It’s fitting that the story of Stoicism began with a catastrophe. On a merchant voyage between Phoenicia and Piraeus in the 3rd century BC, Zeno’s ship and all its cargo sank. Was it a terrible storm? Did jagged rocks tear their boat to pieces? Was it pirates or human error? No one knows. All we know is that by the end of it, Zeno was stranded somewhere in Athens, while his ship sat at the bottom of the sea.
And now, whether he wanted to or not, he had to start over. He could have resented this. He could have been bitter. Instead, he got to work. He assented to the reality, as the Stoics would say. You wouldn’t be reading this email if he hadn’t, because without it, Stoicism would not exist.

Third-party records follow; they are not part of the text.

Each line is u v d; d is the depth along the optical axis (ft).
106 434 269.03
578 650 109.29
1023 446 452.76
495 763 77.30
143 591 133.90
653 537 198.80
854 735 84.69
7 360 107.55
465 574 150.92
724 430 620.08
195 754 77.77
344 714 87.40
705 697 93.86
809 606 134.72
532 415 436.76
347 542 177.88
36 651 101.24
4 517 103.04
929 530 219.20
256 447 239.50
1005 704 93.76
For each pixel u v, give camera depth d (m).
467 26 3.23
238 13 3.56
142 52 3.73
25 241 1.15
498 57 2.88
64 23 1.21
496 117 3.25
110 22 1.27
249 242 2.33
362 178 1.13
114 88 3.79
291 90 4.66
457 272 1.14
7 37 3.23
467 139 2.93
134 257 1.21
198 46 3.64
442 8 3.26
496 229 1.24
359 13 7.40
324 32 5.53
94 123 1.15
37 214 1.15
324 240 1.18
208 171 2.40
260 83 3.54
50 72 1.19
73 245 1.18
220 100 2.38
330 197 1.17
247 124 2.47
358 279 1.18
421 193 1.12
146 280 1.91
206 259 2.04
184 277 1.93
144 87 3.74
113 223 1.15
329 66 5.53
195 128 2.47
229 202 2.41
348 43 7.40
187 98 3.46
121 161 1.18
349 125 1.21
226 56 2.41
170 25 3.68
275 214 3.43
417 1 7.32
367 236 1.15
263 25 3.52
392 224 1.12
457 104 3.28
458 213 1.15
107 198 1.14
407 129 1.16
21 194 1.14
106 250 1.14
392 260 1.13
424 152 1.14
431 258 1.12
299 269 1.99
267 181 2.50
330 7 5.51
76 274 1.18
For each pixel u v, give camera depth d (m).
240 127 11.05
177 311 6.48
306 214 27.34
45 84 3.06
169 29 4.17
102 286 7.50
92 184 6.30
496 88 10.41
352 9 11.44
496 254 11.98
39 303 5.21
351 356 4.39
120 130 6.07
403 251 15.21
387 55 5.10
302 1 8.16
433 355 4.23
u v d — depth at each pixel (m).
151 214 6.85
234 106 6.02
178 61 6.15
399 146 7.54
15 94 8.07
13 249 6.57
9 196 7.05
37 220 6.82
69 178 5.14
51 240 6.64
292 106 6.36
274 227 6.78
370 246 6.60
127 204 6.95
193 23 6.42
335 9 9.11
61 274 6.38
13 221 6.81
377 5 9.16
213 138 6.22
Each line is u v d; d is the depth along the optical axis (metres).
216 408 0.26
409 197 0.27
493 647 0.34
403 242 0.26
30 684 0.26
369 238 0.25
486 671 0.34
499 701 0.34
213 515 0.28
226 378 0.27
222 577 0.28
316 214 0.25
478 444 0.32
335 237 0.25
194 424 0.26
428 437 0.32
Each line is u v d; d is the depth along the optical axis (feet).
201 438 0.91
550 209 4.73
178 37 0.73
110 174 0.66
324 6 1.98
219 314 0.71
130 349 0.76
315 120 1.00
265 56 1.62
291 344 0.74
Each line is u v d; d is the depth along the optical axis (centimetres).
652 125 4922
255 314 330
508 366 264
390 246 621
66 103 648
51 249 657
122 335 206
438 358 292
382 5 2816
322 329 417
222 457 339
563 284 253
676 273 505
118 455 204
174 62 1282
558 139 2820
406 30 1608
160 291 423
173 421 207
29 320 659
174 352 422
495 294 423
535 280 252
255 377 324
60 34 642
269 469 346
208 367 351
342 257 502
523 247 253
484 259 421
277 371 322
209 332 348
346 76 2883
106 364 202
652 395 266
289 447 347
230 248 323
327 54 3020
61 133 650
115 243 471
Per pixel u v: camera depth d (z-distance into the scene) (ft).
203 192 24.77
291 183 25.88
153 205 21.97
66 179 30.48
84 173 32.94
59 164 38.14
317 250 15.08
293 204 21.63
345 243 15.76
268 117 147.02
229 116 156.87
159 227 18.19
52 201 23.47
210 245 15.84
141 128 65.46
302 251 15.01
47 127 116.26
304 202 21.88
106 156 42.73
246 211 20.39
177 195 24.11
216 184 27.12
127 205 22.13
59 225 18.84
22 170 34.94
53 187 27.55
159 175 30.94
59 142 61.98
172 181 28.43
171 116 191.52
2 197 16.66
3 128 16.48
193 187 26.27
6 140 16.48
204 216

It’s not fun to have to start over. Nobody wants to rebuild. Or to come home to a house with two feet of standing water in it. Or a bankruptcy to dig themselves out of. But we don’t have a choice. Nor do we know where it will lead. Who knows, it could be for the best.
“Well done,” Zeno would later say to Fortune, “to drive me thus to philosophy!” “I made a prosperous voyage when I suffered a shipwreck,” he said.
You didn’t choose this. You didn’t want this. It’s not your fault. And yet, here it is. Congratulations. Get to work.